David's winning dish - best-end of lamb stuffed with honey and peppers, game sausage, grilled aubergine and cherry tomatoes and gooseberry relish, at £11 - uses meat from Poyning's Grange Farm, which is located just behind the Royal Oak. The farm also supplies beef to the pub.
"It's excellent quality, all pedigree meat," said the chef. "I can see the cows from the beer garden - you can't get more fresh than that!"
The pub has been doing excellent trade this summer, regularly recording 200 covers per week from the barbecue. Burgers have proved to be the biggest sellers (around 200 to 300 a week, served inside the pub as well as out) and sausages are also selling well. "They are proper, traditional barbecue food so they are the biggest sellers," he said.

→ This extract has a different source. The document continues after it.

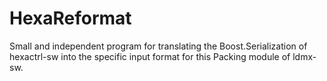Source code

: # HexaReformat

Small and independent program for translating the Boost.Serialization of hexactrl-sw
into the specific input format for this Packing module of ldmx-sw.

Another advantage of keeping it local when it comes to produce is that costs are reduced. GP averages at 65% to 70%, and the burgers, which are sold for £8, are hand-made at the pub.
David said he was "over the moon" after he scooped the title of PubChef Battle of the BBQs 2005 champion.
He says "Barbecues are fantastic. The smell and the smoke just reminds you of summer."